Your assignment
Keeping every character intact, repeat the whole listing.
┌─ Provided records
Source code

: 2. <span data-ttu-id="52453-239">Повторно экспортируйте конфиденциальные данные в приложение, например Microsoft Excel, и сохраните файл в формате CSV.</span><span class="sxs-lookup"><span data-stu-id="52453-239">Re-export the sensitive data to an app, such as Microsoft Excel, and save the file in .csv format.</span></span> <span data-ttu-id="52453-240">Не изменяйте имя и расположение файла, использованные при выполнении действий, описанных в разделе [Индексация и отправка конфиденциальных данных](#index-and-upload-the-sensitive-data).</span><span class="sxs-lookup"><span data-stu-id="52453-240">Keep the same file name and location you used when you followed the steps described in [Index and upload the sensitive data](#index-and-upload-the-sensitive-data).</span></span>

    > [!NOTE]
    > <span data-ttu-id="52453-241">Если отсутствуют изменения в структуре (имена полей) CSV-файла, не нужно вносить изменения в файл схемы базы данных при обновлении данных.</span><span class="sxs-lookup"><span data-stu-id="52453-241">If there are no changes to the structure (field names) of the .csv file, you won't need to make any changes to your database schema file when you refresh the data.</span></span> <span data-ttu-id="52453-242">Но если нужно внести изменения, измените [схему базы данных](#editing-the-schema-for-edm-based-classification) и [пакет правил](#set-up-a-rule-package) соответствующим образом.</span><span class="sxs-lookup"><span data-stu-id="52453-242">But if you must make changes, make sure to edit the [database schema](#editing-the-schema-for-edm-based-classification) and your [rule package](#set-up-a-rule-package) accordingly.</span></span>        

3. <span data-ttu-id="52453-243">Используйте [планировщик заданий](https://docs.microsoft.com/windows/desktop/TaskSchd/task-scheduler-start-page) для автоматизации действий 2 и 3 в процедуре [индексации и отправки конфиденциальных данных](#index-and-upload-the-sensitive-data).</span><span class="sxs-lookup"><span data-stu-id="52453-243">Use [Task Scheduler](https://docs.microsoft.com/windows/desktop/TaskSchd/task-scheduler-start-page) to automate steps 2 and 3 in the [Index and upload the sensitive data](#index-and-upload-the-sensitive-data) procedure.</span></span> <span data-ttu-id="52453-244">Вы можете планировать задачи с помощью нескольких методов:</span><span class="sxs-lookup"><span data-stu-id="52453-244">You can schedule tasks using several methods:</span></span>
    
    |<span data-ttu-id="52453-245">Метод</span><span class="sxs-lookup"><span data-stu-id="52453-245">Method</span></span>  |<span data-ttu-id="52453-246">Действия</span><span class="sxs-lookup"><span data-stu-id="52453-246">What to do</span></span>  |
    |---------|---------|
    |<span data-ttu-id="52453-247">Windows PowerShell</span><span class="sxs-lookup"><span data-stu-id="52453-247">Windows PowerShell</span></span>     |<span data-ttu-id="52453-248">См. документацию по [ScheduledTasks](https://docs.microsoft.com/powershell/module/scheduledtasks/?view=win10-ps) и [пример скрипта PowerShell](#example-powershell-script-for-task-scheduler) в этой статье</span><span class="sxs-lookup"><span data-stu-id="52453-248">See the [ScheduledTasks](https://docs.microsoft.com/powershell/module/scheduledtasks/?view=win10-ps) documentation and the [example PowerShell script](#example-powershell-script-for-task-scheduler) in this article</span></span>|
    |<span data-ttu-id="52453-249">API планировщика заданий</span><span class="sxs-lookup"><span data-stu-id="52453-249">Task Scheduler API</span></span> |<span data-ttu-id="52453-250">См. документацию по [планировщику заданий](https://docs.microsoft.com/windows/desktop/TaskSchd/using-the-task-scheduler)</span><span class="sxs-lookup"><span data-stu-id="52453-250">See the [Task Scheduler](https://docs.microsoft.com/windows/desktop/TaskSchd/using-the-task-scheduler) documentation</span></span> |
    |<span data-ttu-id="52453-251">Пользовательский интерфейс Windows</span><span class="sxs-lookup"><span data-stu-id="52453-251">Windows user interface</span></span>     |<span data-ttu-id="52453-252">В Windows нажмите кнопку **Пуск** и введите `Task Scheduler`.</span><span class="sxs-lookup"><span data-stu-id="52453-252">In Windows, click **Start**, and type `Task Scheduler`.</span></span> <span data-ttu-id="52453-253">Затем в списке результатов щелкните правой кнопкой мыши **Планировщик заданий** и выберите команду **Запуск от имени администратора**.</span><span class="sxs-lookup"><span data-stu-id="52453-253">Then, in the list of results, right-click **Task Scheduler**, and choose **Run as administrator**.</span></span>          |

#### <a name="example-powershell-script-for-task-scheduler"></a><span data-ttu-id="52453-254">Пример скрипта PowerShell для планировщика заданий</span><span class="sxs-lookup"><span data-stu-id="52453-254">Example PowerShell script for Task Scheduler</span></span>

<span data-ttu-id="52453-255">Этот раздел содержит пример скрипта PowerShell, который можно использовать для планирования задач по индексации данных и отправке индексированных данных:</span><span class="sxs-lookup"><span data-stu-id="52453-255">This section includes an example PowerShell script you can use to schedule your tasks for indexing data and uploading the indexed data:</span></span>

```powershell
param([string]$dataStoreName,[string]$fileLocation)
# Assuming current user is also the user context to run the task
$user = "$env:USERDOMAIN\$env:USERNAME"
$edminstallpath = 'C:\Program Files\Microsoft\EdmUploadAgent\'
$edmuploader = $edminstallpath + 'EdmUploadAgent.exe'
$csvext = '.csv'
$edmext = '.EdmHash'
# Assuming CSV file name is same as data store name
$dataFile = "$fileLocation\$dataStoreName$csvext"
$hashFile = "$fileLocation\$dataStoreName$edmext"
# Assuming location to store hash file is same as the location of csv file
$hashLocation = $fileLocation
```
└─
Response to the task
Source code

: 2. <span data-ttu-id="52453-239">Повторно экспортируйте конфиденциальные данные в приложение, например Microsoft Excel, и сохраните файл в формате CSV.</span><span class="sxs-lookup"><span data-stu-id="52453-239">Re-export the sensitive data to an app, such as Microsoft Excel, and save the file in .csv format.</span></span> <span data-ttu-id="52453-240">Не изменяйте имя и расположение файла, использованные при выполнении действий, описанных в разделе [Индексация и отправка конфиденциальных данных](#index-and-upload-the-sensitive-data).</span><span class="sxs-lookup"><span data-stu-id="52453-240">Keep the same file name and location you used when you followed the steps described in [Index and upload the sensitive data](#index-and-upload-the-sensitive-data).</span></span>

    > [!NOTE]
    > <span data-ttu-id="52453-241">Если отсутствуют изменения в структуре (имена полей) CSV-файла, не нужно вносить изменения в файл схемы базы данных при обновлении данных.</span><span class="sxs-lookup"><span data-stu-id="52453-241">If there are no changes to the structure (field names) of the .csv file, you won't need to make any changes to your database schema file when you refresh the data.</span></span> <span data-ttu-id="52453-242">Но если нужно внести изменения, измените [схему базы данных](#editing-the-schema-for-edm-based-classification) и [пакет правил](#set-up-a-rule-package) соответствующим образом.</span><span class="sxs-lookup"><span data-stu-id="52453-242">But if you must make changes, make sure to edit the [database schema](#editing-the-schema-for-edm-based-classification) and your [rule package](#set-up-a-rule-package) accordingly.</span></span>        

3. <span data-ttu-id="52453-243">Используйте [планировщик заданий](https://docs.microsoft.com/windows/desktop/TaskSchd/task-scheduler-start-page) для автоматизации действий 2 и 3 в процедуре [индексации и отправки конфиденциальных данных](#index-and-upload-the-sensitive-data).</span><span class="sxs-lookup"><span data-stu-id="52453-243">Use [Task Scheduler](https://docs.microsoft.com/windows/desktop/TaskSchd/task-scheduler-start-page) to automate steps 2 and 3 in the [Index and upload the sensitive data](#index-and-upload-the-sensitive-data) procedure.</span></span> <span data-ttu-id="52453-244">Вы можете планировать задачи с помощью нескольких методов:</span><span class="sxs-lookup"><span data-stu-id="52453-244">You can schedule tasks using several methods:</span></span>
    
    |<span data-ttu-id="52453-245">Метод</span><span class="sxs-lookup"><span data-stu-id="52453-245">Method</span></span>  |<span data-ttu-id="52453-246">Действия</span><span class="sxs-lookup"><span data-stu-id="52453-246">What to do</span></span>  |
    |---------|---------|
    |<span data-ttu-id="52453-247">Windows PowerShell</span><span class="sxs-lookup"><span data-stu-id="52453-247">Windows PowerShell</span></span>     |<span data-ttu-id="52453-248">См. документацию по [ScheduledTasks](https://docs.microsoft.com/powershell/module/scheduledtasks/?view=win10-ps) и [пример скрипта PowerShell](#example-powershell-script-for-task-scheduler) в этой статье</span><span class="sxs-lookup"><span data-stu-id="52453-248">See the [ScheduledTasks](https://docs.microsoft.com/powershell/module/scheduledtasks/?view=win10-ps) documentation and the [example PowerShell script](#example-powershell-script-for-task-scheduler) in this article</span></span>|
    |<span data-ttu-id="52453-249">API планировщика заданий</span><span class="sxs-lookup"><span data-stu-id="52453-249">Task Scheduler API</span></span> |<span data-ttu-id="52453-250">См. документацию по [планировщику заданий](https://docs.microsoft.com/windows/desktop/TaskSchd/using-the-task-scheduler)</span><span class="sxs-lookup"><span data-stu-id="52453-250">See the [Task Scheduler](https://docs.microsoft.com/windows/desktop/TaskSchd/using-the-task-scheduler) documentation</span></span> |
    |<span data-ttu-id="52453-251">Пользовательский интерфейс Windows</span><span class="sxs-lookup"><span data-stu-id="52453-251">Windows user interface</span></span>     |<span data-ttu-id="52453-252">В Windows нажмите кнопку **Пуск** и введите `Task Scheduler`.</span><span class="sxs-lookup"><span data-stu-id="52453-252">In Windows, click **Start**, and type `Task Scheduler`.</span></span> <span data-ttu-id="52453-253">Затем в списке результатов щелкните правой кнопкой мыши **Планировщик заданий** и выберите команду **Запуск от имени администратора**.</span><span class="sxs-lookup"><span data-stu-id="52453-253">Then, in the list of results, right-click **Task Scheduler**, and choose **Run as administrator**.</span></span>          |

#### <a name="example-powershell-script-for-task-scheduler"></a><span data-ttu-id="52453-254">Пример скрипта PowerShell для планировщика заданий</span><span class="sxs-lookup"><span data-stu-id="52453-254">Example PowerShell script for Task Scheduler</span></span>

<span data-ttu-id="52453-255">Этот раздел содержит пример скрипта PowerShell, который можно использовать для планирования задач по индексации данных и отправке индексированных данных:</span><span class="sxs-lookup"><span data-stu-id="52453-255">This section includes an example PowerShell script you can use to schedule your tasks for indexing data and uploading the indexed data:</span></span>

```powershell
param([string]$dataStoreName,[string]$fileLocation)
# Assuming current user is also the user context to run the task
$user = "$env:USERDOMAIN\$env:USERNAME"
$edminstallpath = 'C:\Program Files\Microsoft\EdmUploadAgent\'
$edmuploader = $edminstallpath + 'EdmUploadAgent.exe'
$csvext = '.csv'
$edmext = '.EdmHash'
# Assuming CSV file name is same as data store name
$dataFile = "$fileLocation\$dataStoreName$csvext"
$hashFile = "$fileLocation\$dataStoreName$edmext"
# Assuming location to store hash file is same as the location of csv file
$hashLocation = $fileLocation
```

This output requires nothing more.